S&P 500 futures were flat, with Nasdaq 100 futures up 0.2% and Dow futures up 63 points, as investors awaited earnings from Alphabet, Amazon, Meta Platforms and Microsoft and the Fed's April policy decision. In after-hours trading, Starbucks rose 5% on a raised full-year outlook, Robinhood fell 9% after a first-quarter miss, and Seagate Technology and NXP Semiconductors each jumped about 16% on beats and upbeat revenue guidance.
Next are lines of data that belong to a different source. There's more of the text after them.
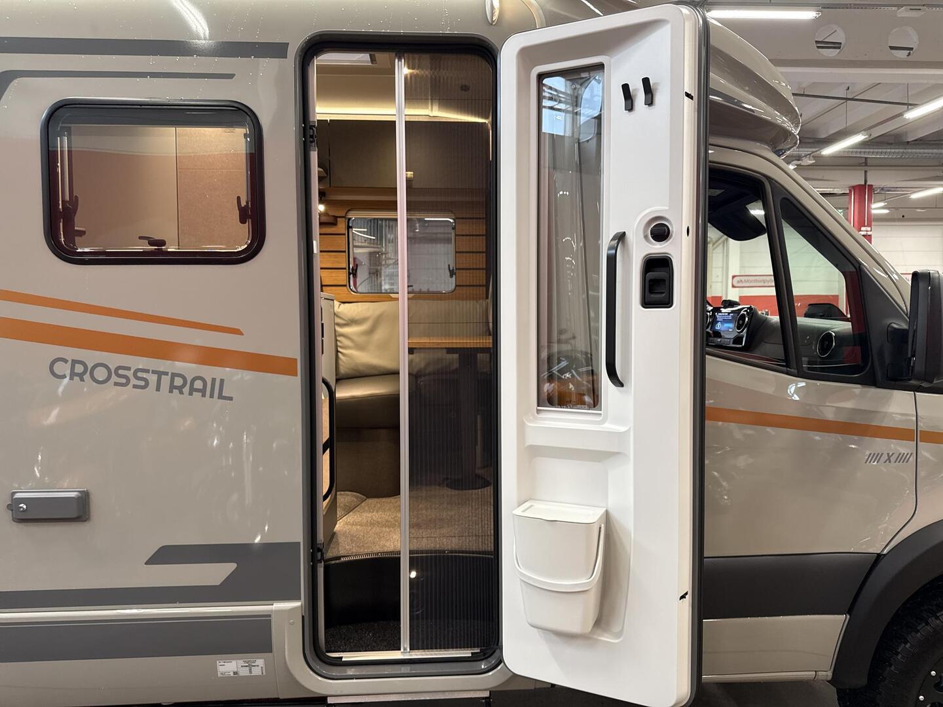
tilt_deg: -2.0
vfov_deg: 56.8
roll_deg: +0.3
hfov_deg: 71.6
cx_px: 472
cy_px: 354
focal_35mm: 24
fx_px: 654
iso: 160
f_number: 1.78
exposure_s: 1/50
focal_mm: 6.76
In the regular session, the S&P 500 fell 0.49%, the Nasdaq Composite dropped 0.9%, and the Dow lost 25.86 points as tech shares weakened on OpenAI-related concerns.

Analysis

The market is transitioning from a clean multiple-expansion regime into an earnings- and capex-credibility test. The important second-order issue is not whether the large AI spend continues, but whether incremental spend is still being converted into durable revenue growth fast enough to prevent a margin-reset across the AI complex; that is where hyperscaler results can either validate the entire supply chain or trigger a rapid derating in the semiconductor and networking beneficiaries. The setup is asymmetric for suppliers tied to AI infrastructure because they have already priced in a long runway of demand, while end-demand proof remains thinner. If the four mega-cap reports simply reiterate elevated capital spending without an accompanying improvement in monetization, the market is likely to rotate from “picks-and-shovels” to cash-flow quality, putting pressure on the most consensus long AI names first and then leaking into adjacent beneficiaries with stretched expectations. The more interesting trade is not to fade the majors outright, but to separate compute demand from enthusiasm about the broader ecosystem. Memory/storage and diversified analog/industrial exposure look better insulated than pure-play AI sentiment names because their upside is tied to actual shipment discipline and backlog conversion rather than narrative momentum; that makes recent beats in storage and automotive/industrial semis more actionable than the headline tech beta. Conversely, any disappointment from the megacaps would likely hit ORCL, AVGO, and NVDA hardest through a multiple channel, not just through direct guidance cuts. The contrarian view is that this may be a positioning washout rather than a fundamental peak: the bar is high, but the market has already begun to punish names on anything short of a flawless AI monetization path. That means the first post-earnings move could overshoot in either direction; the higher-probability opportunity is to own relative-value expressions with defined catalysts over the next 24-72 hours, then reassess once the capex commentary is public.